"Everything's becoming genderized," director Martha Coolidge lamented during a panel session at the Women in Film & Television International Summit Sunday.
Discussing the challenges faced by female directors, Coolidge ("Lost in Yonkers"), explained that as marketing has become more sophisticated, the film industry is aiming movies at ever-narrower slices of the audiences: Girls under 9, girls 14-17, girls 18-25. As a result, she described witnessing boys and girls going together to the multiplex, where the girls go off to one movie and the boys to another, and then they meet up again afterward.
Describing it as "the most appalling development, and it's the result of marketing," the one-time president of the Directors Guild of America noted that the studios tend to ignore boomer women, and the men who accompany them to films, because of a perception that it is difficult to market to older consumers. In turn, that makes it more difficult for female directors -- who often are relegated to working on the sorts of character studies that appeal to older audiences -- to secure studio assignments or financing for their films.
Coolidge was joined on the "Directing Feature Film" panel at the Park Hyatt Hotel in Century City by Penelope Spheeris ("Wayne's World") and Tamar Simon Hoffs ("Red Roses and Petrol").
All acknowledged that while a director is ideally hired to provide a film with a point-of-view, a successful helmer also must be adept at multitasking, possess a self-confidence that reassures investors and producers, be skilled in communicating in order to coordinate the many departments on a film, sensitive in their dealings with actors, familiar with all the details in a movie's budget and, when working in the independent arena, capable of raising financing.
"You really have to learn the business of raising money, putting together partnerships," said Hoffs. "You've got to learn how to get the money to do it."
The panelists argued that in the feature film world, the situation female directors face has become more difficult because studios have abandoned adult-themed movies.

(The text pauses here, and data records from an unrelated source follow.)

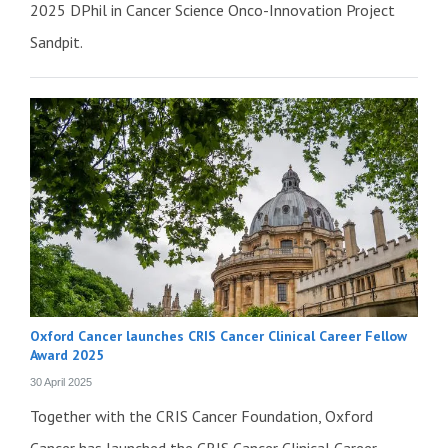
2025 DPhil in Cancer Science Onco-Innovation Project
Sandpit.
Oxford Cancer launches CRIS Cancer Clinical Career Fellow
Award 2025
30 April 2025
Together with the CRIS Cancer Foundation, Oxford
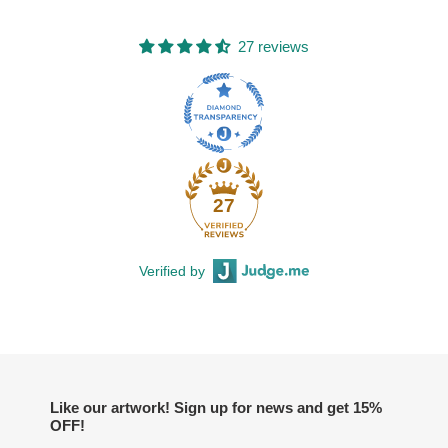
27 reviews
27
Verified by
Like our artwork! Sign up for news and get 15%
OFF!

Although studio execs will invite in such established directors as Coolidge or Spheeris to discuss prospective projects -- "You're auditioning," Spheeris noted -- they often then turn over the material to young, less experienced video directors whom they believe can be more easily controlled.
"I gave up on the studios," said Spheeris, whose latest film, the independently produced and distributed "The Kid & I," will have its world premiere at AFI Fest 2005.
Gregg Kilday writes for The Hollywood Reporter.